On the first disc the features comprise two commentaries. The first is by Tony Scott, director of the film, riding solo. It’s a very interesting piece, especially regarding filming methods, and deals with both technicalities and the process of putting across the emotion of the story within the film medium. Especially intriguing were his breakdowns of how specific techniques can be used to bring out reactions in the audience and his fluency with visual language again holds a lot of interest. But this isn’t just a dry methodology lecture; there’s also anecdotes and comments about the cast and what it was like working with them.

The second commentary brings on board producer Lucas Foster, screenwriter Brian Helgeland, and Dakota Fanning in a more standard commentary about plot and character. While they discuss the differences between novel and screenplay, the presence of Fanning leads to some chat about how she found the film to work on and her preparation. Less fascinating than the Tony Scott commentary by far, it remains an interesting insight into the role of the producer – which is given a fair amount of air time – and I always find it somewhat engaging to listen to an actor describe her time on a project. Though I was somewhat surprised that the actor contribution here was made by the youngest cast member, she does have some interesting things to say.

The second disc has the remaining features, which are an solid mix of the engaging and the fluff. The biggest and most appealing feature is a massive documentary, Vengeance is Mine, which runs over 70 minutes. It’s broken into sections which you can select separately, but I just watched it through with ‘play all’. Cast and crew are interviewed in much more depth than you get in the standard ‘featurette’ and due to this – and the length allowed for this feature – there’s a wealth of intriguing information included here, and it’s definitely worth a watch. I particularly enjoyed hearing Dakota Fanning explaining her secret method of bringing out the tears…

Another interesting extra is the multi-angle sequence of Pita’s abduction where the scene is shown from the various camera angles. There’s also the option of looking at the original storyboards. It’s always interesting to get a real insight into the work of director/editor and these kind of features definitely allow for this.

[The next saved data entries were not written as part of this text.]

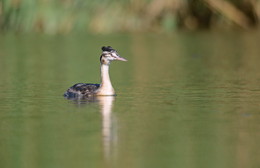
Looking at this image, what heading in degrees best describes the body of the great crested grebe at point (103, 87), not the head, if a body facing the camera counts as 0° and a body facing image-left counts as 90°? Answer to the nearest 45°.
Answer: approximately 270°
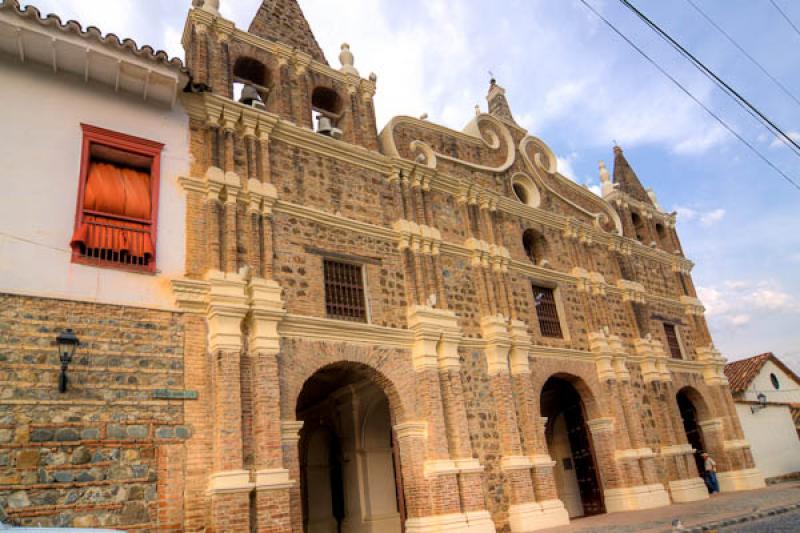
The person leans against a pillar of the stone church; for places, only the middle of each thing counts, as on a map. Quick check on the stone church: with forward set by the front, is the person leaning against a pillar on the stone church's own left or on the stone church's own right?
on the stone church's own left

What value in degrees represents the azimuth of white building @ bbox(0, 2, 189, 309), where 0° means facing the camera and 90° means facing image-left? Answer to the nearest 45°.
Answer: approximately 315°

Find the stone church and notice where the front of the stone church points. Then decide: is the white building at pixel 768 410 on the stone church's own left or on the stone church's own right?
on the stone church's own left

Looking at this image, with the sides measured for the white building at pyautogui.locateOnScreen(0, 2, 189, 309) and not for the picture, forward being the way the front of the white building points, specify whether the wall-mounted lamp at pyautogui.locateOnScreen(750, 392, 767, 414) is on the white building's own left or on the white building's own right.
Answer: on the white building's own left

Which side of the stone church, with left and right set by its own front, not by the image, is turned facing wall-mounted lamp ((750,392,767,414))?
left

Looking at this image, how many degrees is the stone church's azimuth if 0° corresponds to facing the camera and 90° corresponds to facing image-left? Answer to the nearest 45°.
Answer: approximately 315°
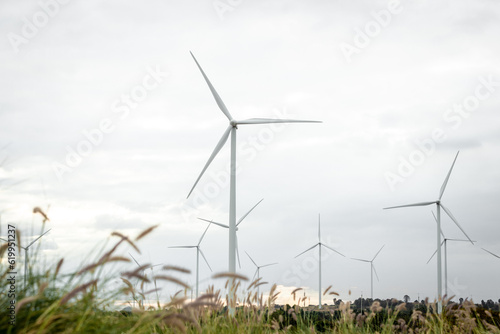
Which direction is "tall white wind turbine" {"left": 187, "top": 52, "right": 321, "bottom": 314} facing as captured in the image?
toward the camera

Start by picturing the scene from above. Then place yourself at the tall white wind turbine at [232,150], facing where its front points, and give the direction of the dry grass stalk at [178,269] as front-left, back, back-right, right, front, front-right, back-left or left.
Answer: front

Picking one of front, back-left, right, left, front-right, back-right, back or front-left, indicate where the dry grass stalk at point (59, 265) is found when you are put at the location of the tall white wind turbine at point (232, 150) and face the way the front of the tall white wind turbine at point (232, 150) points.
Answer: front
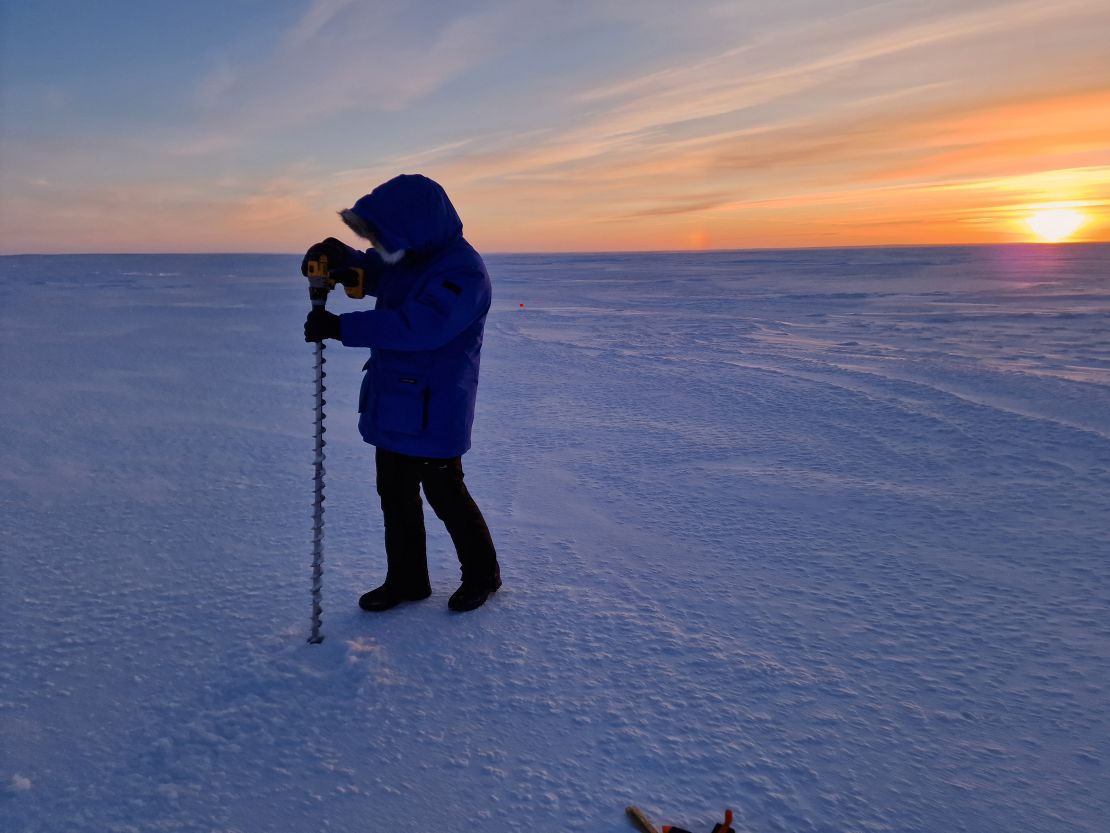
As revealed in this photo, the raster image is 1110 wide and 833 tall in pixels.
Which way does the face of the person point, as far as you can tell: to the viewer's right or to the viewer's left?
to the viewer's left

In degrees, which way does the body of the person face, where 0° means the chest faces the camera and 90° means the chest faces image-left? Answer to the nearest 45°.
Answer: approximately 90°

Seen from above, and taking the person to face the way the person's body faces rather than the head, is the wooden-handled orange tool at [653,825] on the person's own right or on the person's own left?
on the person's own left
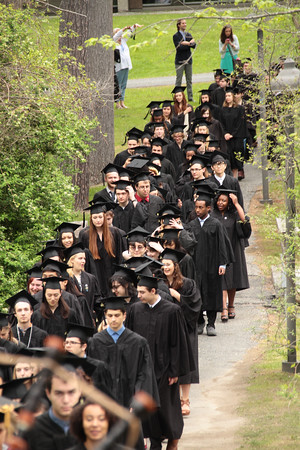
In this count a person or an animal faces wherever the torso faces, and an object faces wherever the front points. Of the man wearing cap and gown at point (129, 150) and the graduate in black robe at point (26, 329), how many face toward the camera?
2

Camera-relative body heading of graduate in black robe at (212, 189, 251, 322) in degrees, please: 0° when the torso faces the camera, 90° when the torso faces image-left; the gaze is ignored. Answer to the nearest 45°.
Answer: approximately 45°

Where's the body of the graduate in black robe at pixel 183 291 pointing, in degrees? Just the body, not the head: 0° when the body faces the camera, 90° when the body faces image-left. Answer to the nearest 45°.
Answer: approximately 45°

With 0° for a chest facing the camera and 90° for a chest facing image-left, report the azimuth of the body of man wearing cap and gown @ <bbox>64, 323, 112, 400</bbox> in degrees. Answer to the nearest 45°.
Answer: approximately 45°

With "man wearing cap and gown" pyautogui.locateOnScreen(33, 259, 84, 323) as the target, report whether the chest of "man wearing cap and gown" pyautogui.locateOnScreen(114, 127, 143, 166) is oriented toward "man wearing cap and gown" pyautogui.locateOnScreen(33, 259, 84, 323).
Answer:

Deleted scenes have been limited to the ones Tony Scott thought were especially interesting to a viewer: ones which show other directions the film could have taken (including a romance element). Also included here is the alternate ending thought up by Denzel Washington. All of these can be watched with or without director commentary – which generally says why the scenes weren’t included, whether it be for timing, for plotline or simply to leave the viewer guessing. I’m glad to say that while interesting, in this case (and I can’t remember the last time this was 100% true) I was happy none of these scenes made it to the final cut. This is especially true of the alternate ending!

The extras are completed by a photo gallery, the music video for ‘Oye Coma Va’ and a thorough-looking list of trailers and TV spots.


Man on Fire is an extremely stylish film with an excellent cast and decent enough plotline to keep the viewer interested in the action. That being said, it’s quite violent, a little stereotypical and very few of the characters are particularly likeable. I enjoyed it more than I thought I would, however, and this special edition DVD package provides an excellent sound and video transfer of the film with a good, solid package of extras.